PROBLEM TO WORK ON
The data should be written out in full, exactly as it stands, and the pictures dropped.

DATASET SECTION
>>>>
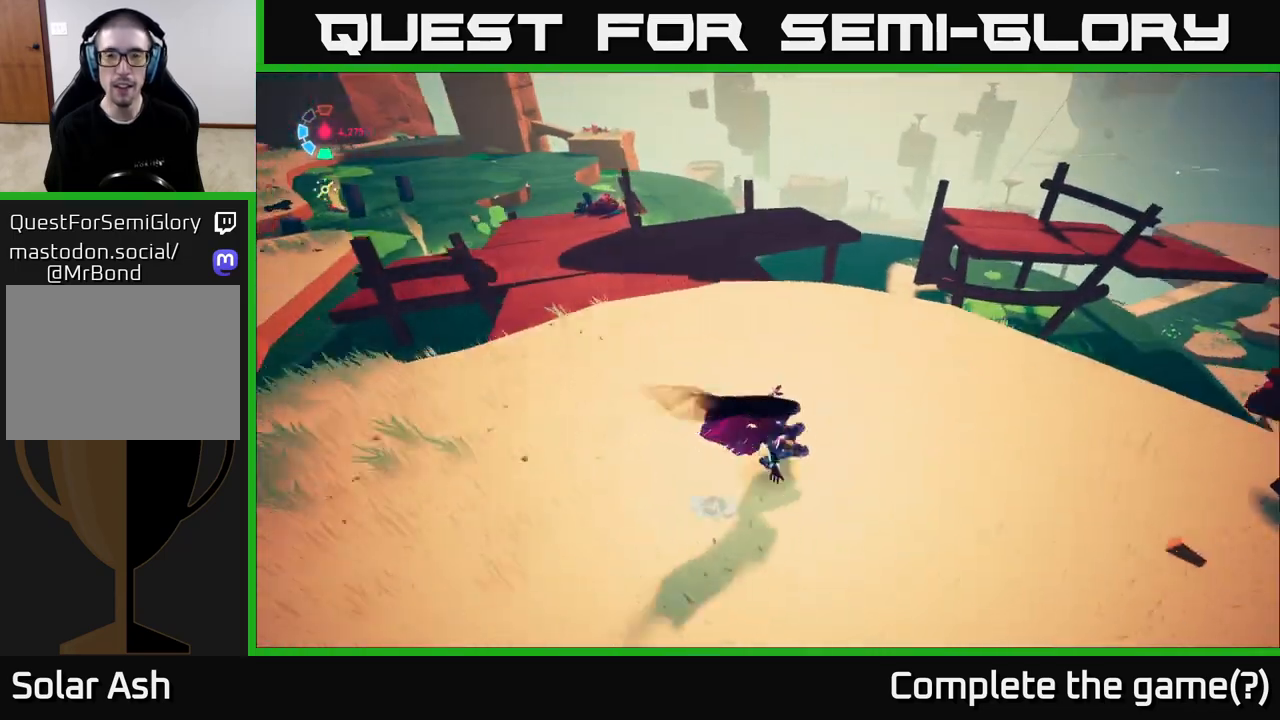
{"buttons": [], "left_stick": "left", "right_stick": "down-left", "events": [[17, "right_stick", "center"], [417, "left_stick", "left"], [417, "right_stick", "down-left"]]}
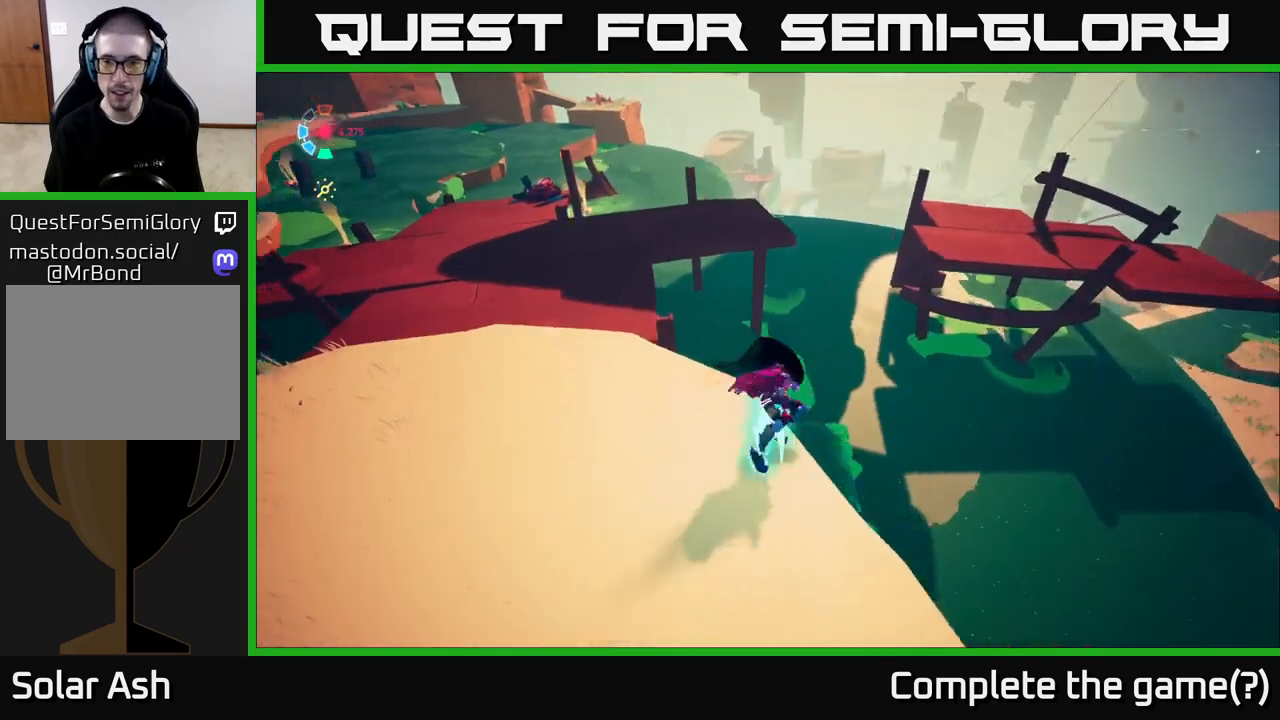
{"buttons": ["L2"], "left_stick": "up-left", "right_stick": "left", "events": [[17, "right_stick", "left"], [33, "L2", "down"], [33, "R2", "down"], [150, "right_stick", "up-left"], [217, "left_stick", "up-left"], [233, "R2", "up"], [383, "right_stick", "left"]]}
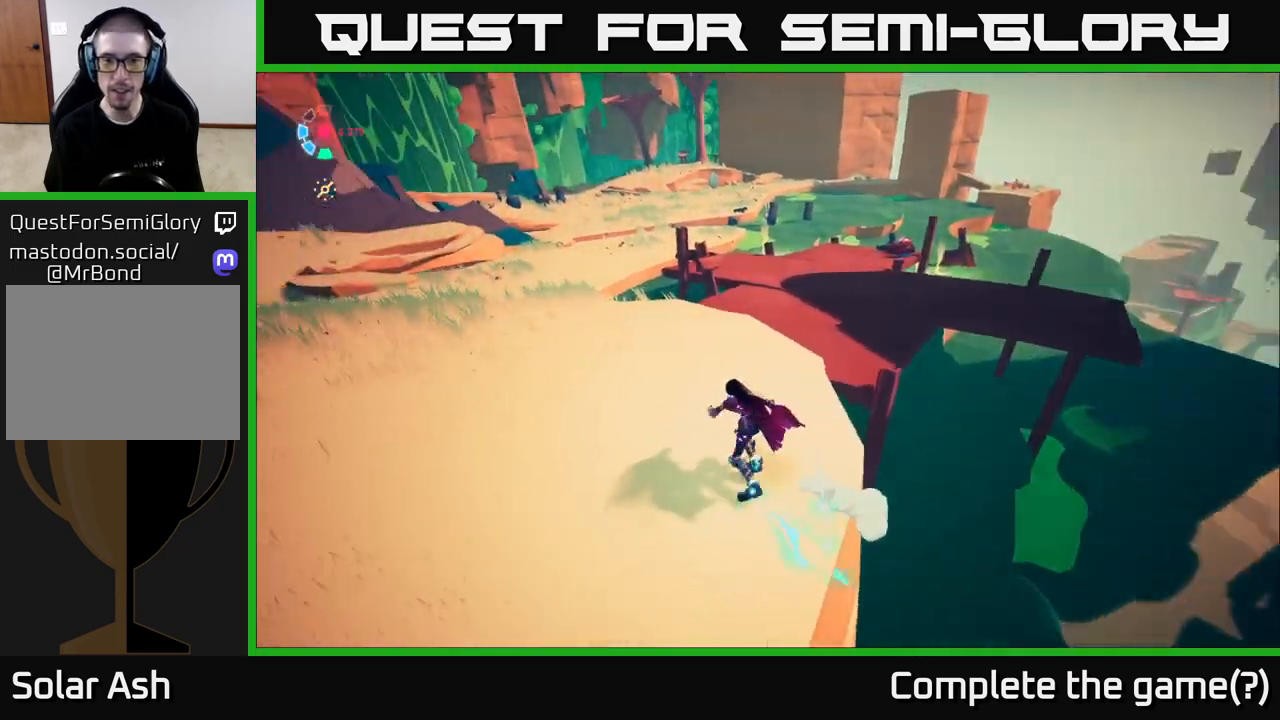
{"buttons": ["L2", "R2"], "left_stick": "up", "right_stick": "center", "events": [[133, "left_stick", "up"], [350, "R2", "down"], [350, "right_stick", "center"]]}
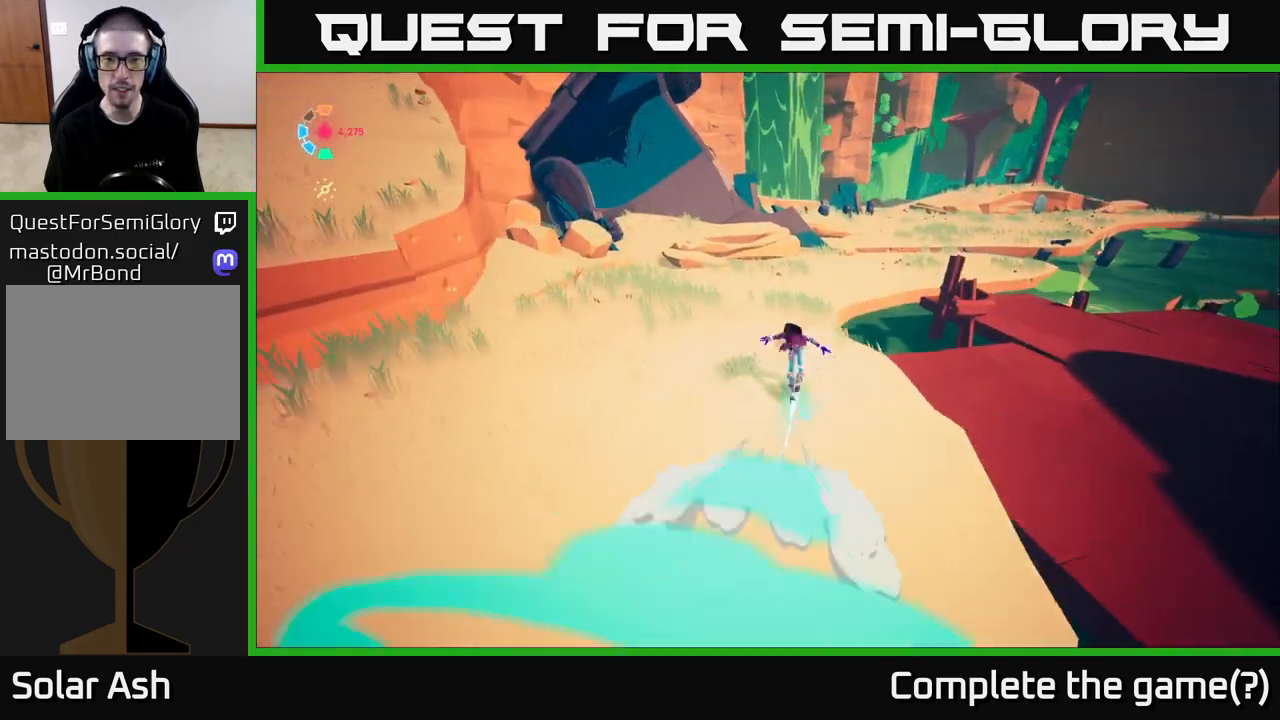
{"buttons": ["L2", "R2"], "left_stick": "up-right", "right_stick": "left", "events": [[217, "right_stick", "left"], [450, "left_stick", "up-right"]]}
<<<<
RESULT OF THE TASK
{"buttons": [], "left_stick": "left", "right_stick": "down-left", "events": [[17, "right_stick", "center"], [417, "left_stick", "left"], [417, "right_stick", "down-left"]]}
{"buttons": ["L2"], "left_stick": "up-left", "right_stick": "left", "events": [[17, "right_stick", "left"], [33, "L2", "down"], [33, "R2", "down"], [150, "right_stick", "up-left"], [217, "left_stick", "up-left"], [233, "R2", "up"], [383, "right_stick", "left"]]}
{"buttons": ["L2", "R2"], "left_stick": "up", "right_stick": "center", "events": [[133, "left_stick", "up"], [350, "R2", "down"], [350, "right_stick", "center"]]}
{"buttons": ["L2", "R2"], "left_stick": "up-right", "right_stick": "left", "events": [[217, "right_stick", "left"], [450, "left_stick", "up-right"]]}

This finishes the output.